Title :
Simultaneous multispeaker segmentation for automatic meeting recognition
Author :
Laskowski, Kornel ; Fugen, Christian ; Schultz, Tanja
Author_Institution :
interACT, Univ. Karlsruhe, Karlsruhe, Germany
Abstract :
Vocal activity detection is an important technology for both automatic speech recognition and automatic speech understanding. In meetings, participants typically vocalize for only a fraction of the recorded time, and standard vocal activity detection algorithms for close-talk microphones have shown to be ineffective. This is primarily due to the problem of crosstalk, in which a participant´s speech appears on other participants´ microphones, making it hard to attribute detected speech to its correct speaker.
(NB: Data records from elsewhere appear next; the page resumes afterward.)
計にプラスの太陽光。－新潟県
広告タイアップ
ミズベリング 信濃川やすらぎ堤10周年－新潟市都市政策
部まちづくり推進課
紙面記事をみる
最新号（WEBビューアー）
We describe an automatic multichannel segmentation system for meeting recognition, which accounts for both the observed acoustics and the inferred vocal activity states of all participants using joint multi-participant models. Our experiments show that this approach almost completely eliminates the crosstalk problem. Recent improvements to the baseline reduce the development set word error rate, achieved by a state-of-the-art multi-pass speech recognition system, by 62% relative to manual segmentation. We also observe significant performance improvements on unseen data.
Keywords :
speaker recognition; automatic meeting recognition; automatic multichannel segmentation system; automatic speech recognition; automatic speech understanding; multispeaker segmentation; vocal activity detection; word error rate; Acoustics; Crosstalk; Manuals; Microphones; Silicon; Speech; Training;
Conference_Titel :
Signal Processing Conference, 2007 15th European
Conference_Location :
Poznan
Print_ISBN :
978-839-2134-04-6